The “Earl grey” doughnut was eye catching in beauty. The scattered petal sprinkles highlighted this ring over all the others. Though the connection between the doughnut’s flavour to these edible flowers was lost on me. Earl Grey tea’s main ingredient is Bergamot orange, a fragrant fruit similar in size to an orange, and similar in colour to a lemon. Its flowers are white. These petals looked to be from roses without any smell of them. At least its presence didn’t hinder on the over all taste. None the less this was a pretty doughnut and I felt girly bringing it to my lips. And surprised this was not as dry as it looked. A soft spongy centre perfectly sweetened with the evenly spread icing atop. The ideal doughnut to enjoy with its name sake tea.


And of course we had to go with the one topped with bacon sprinkles. “Whiskey bacon”. This was more moist than it looked. I always forget that when you use alcohol in cooking it looses its buzz worthy edge and trades its bitterness for sugar undertones. Here the whisky added a smoked burnt taste to the mix, burnt in a good way. We didn’t make out much of the bacon, and could have used some of its grease or fried up pieces inside the actual doughnut dough, and not just as a topping. As a whole it almost tasted like a pecan maple doughnut. “Cartems” is a popular stop for those working in the neighbourhood, so it is of no surprise that I ran into a friend here. She came in to pick up some treats for her and her coworkers after their shift. Already making this one of her guilty pleasures. And I was not shy to request the taking of pictures of her doughnut order. She proudly announced her frequenting of the place and her fixation on their classic flavours, deeming our collection out of her scope.

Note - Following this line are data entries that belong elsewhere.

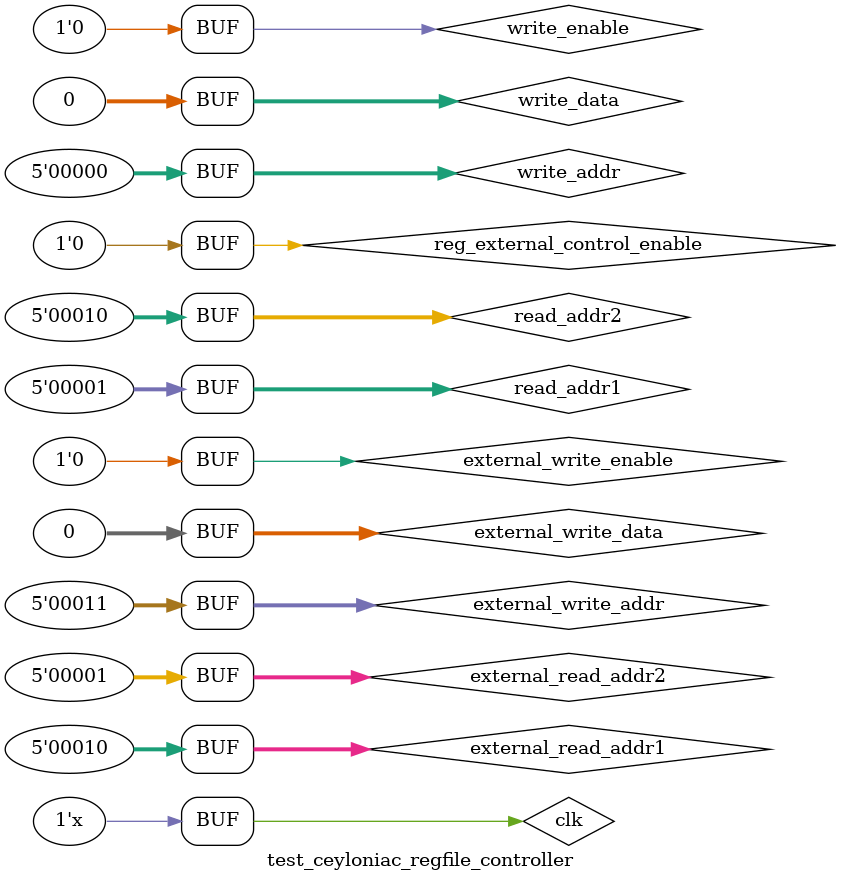
<source format=v>
`timescale 1ns / 1ps

module test_ceyloniac_regfile_controller;
	// Inputs
	reg clk;
	reg reg_external_control_enable;
	reg [4:0] read_addr1;
	reg [4:0] read_addr2;
	reg [4:0] write_addr;
	reg [31:0] write_data;
	reg write_enable;
	reg [4:0] external_read_addr1;
	reg [4:0] external_read_addr2;
	reg [4:0] external_write_addr;
	reg [31:0] external_write_data;
	reg external_write_enable;

	// Outputs
	wire [31:0] read_data1;
	wire [31:0] read_data2;

	// Instantiate the Unit Under Test (UUT)
	ceyloniac_regfile_controller uut (
		.clk(clk), 
		.reg_external_control_enable(reg_external_control_enable), 
		.read_addr1(read_addr1), 
		.read_addr2(read_addr2), 
		.write_addr(write_addr), 
		.write_data(write_data), 
		.write_enable(write_enable), 
		.external_read_addr1(external_read_addr1), 
		.external_read_addr2(external_read_addr2), 
		.external_write_addr(external_write_addr), 
		.external_write_data(external_write_data), 
		.external_write_enable(external_write_enable), 
		.read_data1(read_data1), 
		.read_data2(read_data2)
	);

	initial begin
		// Initialize Inputs
		clk = 0;
		reg_external_control_enable = 0;
		read_addr1 = 0;
		read_addr2 = 0;
		write_addr = 0;
		write_data = 0;
		write_enable = 0;
		external_read_addr1 = 0;
		external_read_addr2 = 0;
		external_write_addr = 0;
		external_write_data = 0;
		external_write_enable = 0;

	#20;
		reg_external_control_enable=1;
	#20;
	
    external_write_addr <= 5'b00000;
    external_write_data <= 32'b0;
    external_write_enable <= 1'b1;
     #20 ;//reg_write_enable <= 1'b0;
 
    external_write_addr <= 5'b00001;
    external_write_data <= 32'b01;
    external_write_enable <= 1'b1;
     #20;// reg_write_enable <= 1'b0;
	 
	 external_write_addr <= 5'b00010;
    external_write_data <= 32'b10;
    external_write_enable <= 1'b1;
	 #20;// reg_write_enable <= 1'b0;
	 
	 external_write_addr <= 5'b00011;
    external_write_data <= 32'b11;
    external_write_enable <= 1'b1;
	 #20;// reg_write_enable <= 1'b0;
	 
	   reg_external_control_enable=0;
   	external_write_enable=1'b0;
  		#100;     
		 reg_external_control_enable=1;
	   external_read_addr1  <= 5'b00010;
		external_read_addr2  <= 5'b00001;
		external_write_data = 0;
		#100;
		
		 reg_external_control_enable=0;
	   read_addr1  <= 5'b00001;
		read_addr2  <= 5'b00010;
		external_write_data = 0;
		#100;


	end
	
	always begin
		#5 clk =~clk;
	end
      
endmodule


</source>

“The dark night” was clearly named after “Batman” with the bat symbol on its sign. A chocolate doughnut with chocolate butter cream, topped with chocolate brownie pieces, chocolate chips and walnut bits. This looked as decadent as it read.


“Cinnamon burlee”. A glossy doughnut with its sugar topping burnt by a torch, for that crisp creme burlee topping feel.

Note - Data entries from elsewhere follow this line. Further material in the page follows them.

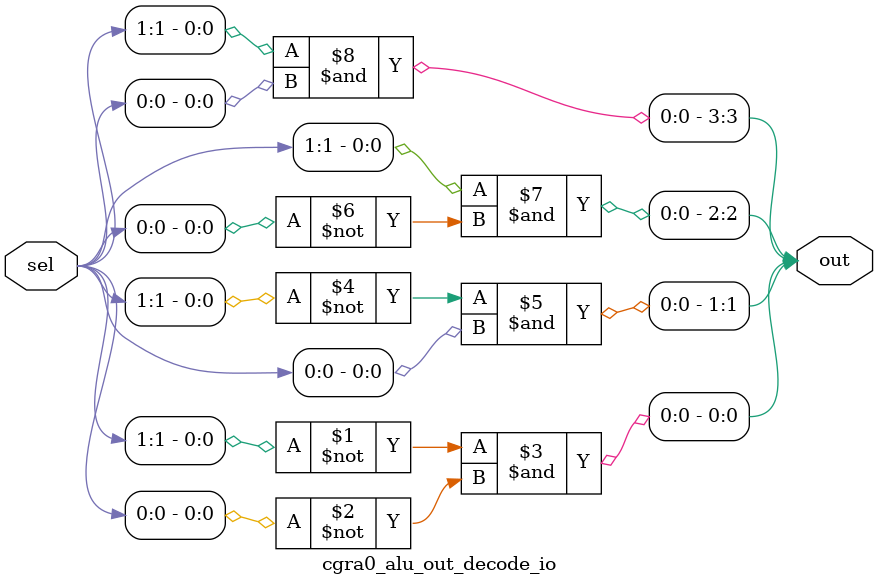
<source format=v>

module cgra0_alu_out_decode_io
(
  input [2-1:0] sel,
  output [4-1:0] out
);

  assign out[0] = ~sel[1] & ~sel[0];
  assign out[1] = ~sel[1] & sel[0];
  assign out[2] = sel[1] & ~sel[0];
  assign out[3] = sel[1] & sel[0];

endmodule

</source>
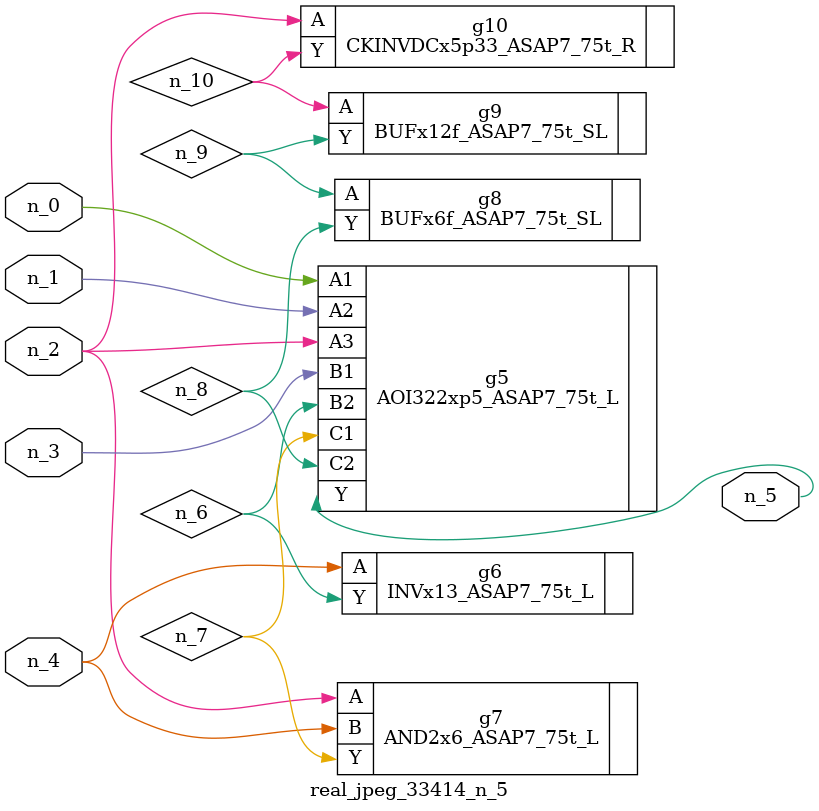
<source format=v>
module real_jpeg_33414_n_5 (n_4, n_0, n_1, n_2, n_3, n_5);

input n_4;
input n_0;
input n_1;
input n_2;
input n_3;

output n_5;

wire n_8;
wire n_6;
wire n_7;
wire n_10;
wire n_9;

AOI322xp5_ASAP7_75t_L g5 ( 
.A1(n_0),
.A2(n_1),
.A3(n_2),
.B1(n_3),
.B2(n_6),
.C1(n_7),
.C2(n_8),
.Y(n_5)
);

AND2x6_ASAP7_75t_L g7 ( 
.A(n_2),
.B(n_4),
.Y(n_7)
);

CKINVDCx5p33_ASAP7_75t_R g10 ( 
.A(n_2),
.Y(n_10)
);

INVx13_ASAP7_75t_L g6 ( 
.A(n_4),
.Y(n_6)
);

BUFx6f_ASAP7_75t_SL g8 ( 
.A(n_9),
.Y(n_8)
);

BUFx12f_ASAP7_75t_SL g9 ( 
.A(n_10),
.Y(n_9)
);


endmodule
</source>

There were two types of salted caramel. One with a chocolatey base and the other with a more traditional spongy white dough. She got the latter, the “raised salted caramel”. And deemed it her go to, and her favourite.


For those with dietary restrictions a reusable clipboard and an alter-able sign sits on top of the counter. Here on Velcro are names of vegan and gluten free doughnuts, and those that fall under both categories. As always Vancouver business owners consider all its customers and the growth in the vegan lifestyle.

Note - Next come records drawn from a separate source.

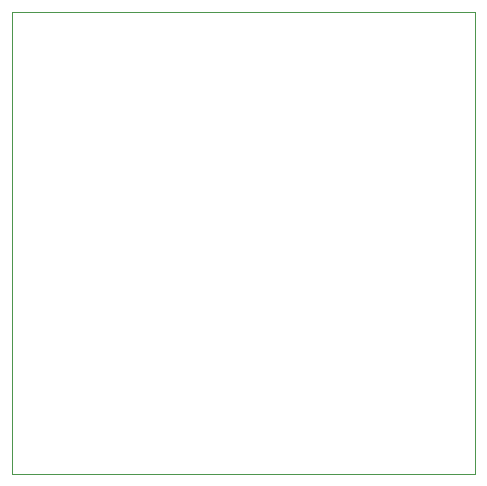
<source format=gbr>
%TF.GenerationSoftware,KiCad,Pcbnew,(6.0.7)*%
%TF.CreationDate,2023-04-15T22:34:50+02:00*%
%TF.ProjectId,sensor board,73656e73-6f72-4206-926f-6172642e6b69,rev?*%
%TF.SameCoordinates,Original*%
%TF.FileFunction,Profile,NP*%
%FSLAX46Y46*%
G04 Gerber Fmt 4.6, Leading zero omitted, Abs format (unit mm)*
G04 Created by KiCad (PCBNEW (6.0.7)) date 2023-04-15 22:34:50*
%MOMM*%
%LPD*%
G01*
G04 APERTURE LIST*
%TA.AperFunction,Profile*%
%ADD10C,0.100000*%
%TD*%
G04 APERTURE END LIST*
D10*
X82000000Y-80508000D02*
X121158000Y-80508000D01*
X121158000Y-80508000D02*
X121158000Y-119634000D01*
X121158000Y-119634000D02*
X82000000Y-119634000D01*
X82000000Y-119634000D02*
X82000000Y-80508000D01*
M02*

</source>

And if you are looking for more than just sweet snacks, visit Monday to Friday between 11:30-2:30pm to capitalize on their limited lunch specials. Today a Japanese bun and a deep fried fritto were on the menu. Their write up and demonstrative servings sat on the counter. I wonder how popular these are and how often are they ordered. When is the last time you went to a dessert shoppe and demanded something savoury that ate like an entree? Though it must be noted that their offerings are a clever way of utilizing their equipment and techniques for something other than doughnuts. Would I come back? – No. Would I line up for it? – No. Would I recommend it? – Yes. Would I suggest this for someone visiting from out of town? – Yes. Each ring that we enjoyed was better than it looked, and that says a lot as they were each delicately crafted. The doughnuts were good and their presentation certainly memorable. I have never heard of, or even thought possible majority of their creative flavour profiles. Though personally I am plenty happy with any run of the mill, procession made, chain available doughnut. So at “Cartems” being $3 each and $15 for half a dozen, it is a little much for me. Though the price certainly reflects their quality and the fact that these are gourmet doughnuts. They have brought something new to the doughnut game. And although I enjoyed the union of flavours, none of this would be something I crave for again. More as a novelty and less as the stop for my doughnut addiction. You crave a powered jam doughnut or a Krispy Kreme. Though if I was just judging a doughnut by its toppings, this place would take the cake. Don’t deny your cravings.